WARNER ROBINS -- A Warner Robins development board officially gave a new police headquarters project the go-ahead Monday, though at least three obstacles remain.
After a special presentation in City Council chambers, the Redevelopment Agency board unanimously passed a resolution that stated work on the Law Enforcement Center would begin immediately, the project would be completed within 12 months and it would cost a maximum of nearly $7 million.
Meanwhile, the board must still relocate a business at the development site, come up with $3 million for the project and receive a judge’s order for the final needed parcel.
“We’re just the piece that put the additional pieces together, but the funding -- that has to be done by council,” said Gary Lee, the director of the Redevelopment Agency.
Project moves forward
The Law Enforcement Center has been discussed for at least six years. The proposed location was moved three times before City Council decided last year to buy land along Watson Boulevard between North First and North Third streets.
The project gained traction since the RDA board changed hands in April, despite concerns it would stall. The new board has redesigned the building, approved a survey of the land’s current conditions, selected building materials and cut a check for the final parcel needed. City Council has closed Second Street, which will be paved over during construction.
“They did a good job. They’re moving forward,” Councilman Paul Shealy said of the new board. “I can’t say that the old RDA board (made up of mayor and council) wouldn’t have moved forward in just as much time, but it just got to the point where the mayor and council were bumping heads about certain things.”
The new design features a square-shaped building with one curved notch in the corner where the front entrance will face the corner of Watson Boulevard and North First Street. The 40,500 square-foot building includes space for all divisions of the Warner Robins Police Department and other police operations.
Public parking would be accessed from North First Street, and police would access a secured parking lot from Marshall Avenue.
The entire project would utilize about half of the five acres purchased for it.
“There’s two and a half acres left for any infrastructure that the city may envision for development in the future,” said Jim Mehserle of JMA Architecture, the project’s architect.
Lee said no projects are currently planned for the remaining land.
“It sends a message,” Mayor Chuck Shaheen said of the project design in a phone interview. “It’s going to help economic development on Front Street on the base side of town.”

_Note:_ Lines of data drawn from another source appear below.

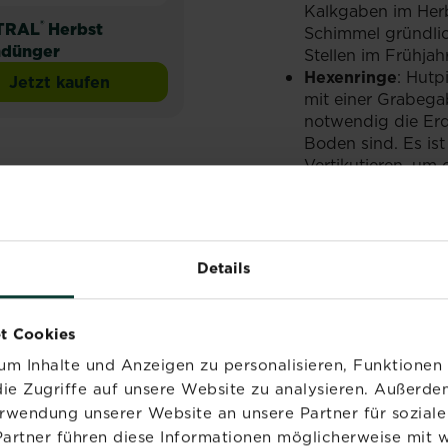
Kalkgaben im Herb
®
TRAL
Herbst
Schimmel gründlic
ndünger
Stellen im Frühjahr
Hexenringe
: Hutp
Jetzt kaufen
ort & Spiel
SUBSTRAL® Herbst Rasendünger
mit einer Grabegab
notwendig die Erde
Boden sind. Es is
Vertikutieren, um 
Rost
: Ideal ist e
Bewässerung (am 
kontinuierlichen 
Rasendünger
gibs
Details
akutem Befall gu
zellenstärkenden
t Cookies
m Inhalte und Anzeigen zu personalisieren, Funktionen 
ie Zugriffe auf unsere Website zu analysieren. Außerd
erwendung unserer Website an unsere Partner für sozia
Partner führen diese Informationen möglicherweise mit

Front Street is an old nickname for North First Street, which is in an area many consider the gateway to the city.
Shaheen and four councilmen attended Monday’s Redevelopment Agency board meeting, but the entire City Council is expected to receive an official presentation at Thursday’s pre-council meeting.
“We’ve already gone to them individually before (Monday’s meeting), and they had 100 percent approval,” Lee said.
More funding needed
City Council is not required to approve the plans for the police headquarters. However, it is responsible for funding the project.
The RDA board set the project’s budget at a maximum of $6.98 million. It also ordered construction company International City Builders to begin bidding for materials and labor.
“One of the next hurdles that we have to get over is to find the funding for the project,” said Bill Douglass, the RDA board chairman.
There is about $3.9 million left in a $5 million fund earmarked from a 2006 special purpose local option sales tax. The current and previous boards spent $1.1 million on land acquisition and at least two drafted designs from JMA Architecture.
Shaheen said City Council has not reviewed funding options yet, though he would not be opposed to bonds.
“I’ll let the RDA present that to council, and then council will decide what they want to do,” Shaheen said.
Councilmen have known they eventually would have to locate more funds, Councilman Bob Wilbanks said. Shealy said City Council has “been taking it one step at a time with that project” and is now at the funding step.
“It’s going to be a challenge,” Shealy said. But “I don’t foresee any problem with moving forward with (the project.)”
Lee said the current funds will “take us to the end of the year,” but he did not know how far along the project will get before funds are depleted.
“We’ve got enough to start. It’ll take us to when we get the additional funding for it,” Lee said.
In addition to funding, the RDA must hash out details on finalizing the acquisition of two of the 12 parcels.
The city is awaiting an official court order to acquire the last piece of land, the last step in a legal battle to forcibly remove the property owner. A Houston County Superior Court-appointed representative recommended two weeks ago that the city pay $79,000 for the land, which currently houses an abandoned building. City Attorney Jim Elliott said the city has tendered a check.
The board also must relocate Thrifty Car Rental, which currently operates from a parcel acquired for the police headquarters. Per a city agreement during the land acquisition, the city has to relocate the business or buy out the current lease.
Lee said Elliott is working on the legal logistics on the relocation. The board selected a final location last month on the east side of North First Street. But it hasn’t been determined where the building would go temporarily.
Douglass said the board hopes actual construction will begin in late October, and Thrifty must be moved from the spot now planned for the entrance of the new “gateway into the city.”
“Our work is not over, but we know where we’re going,” he said.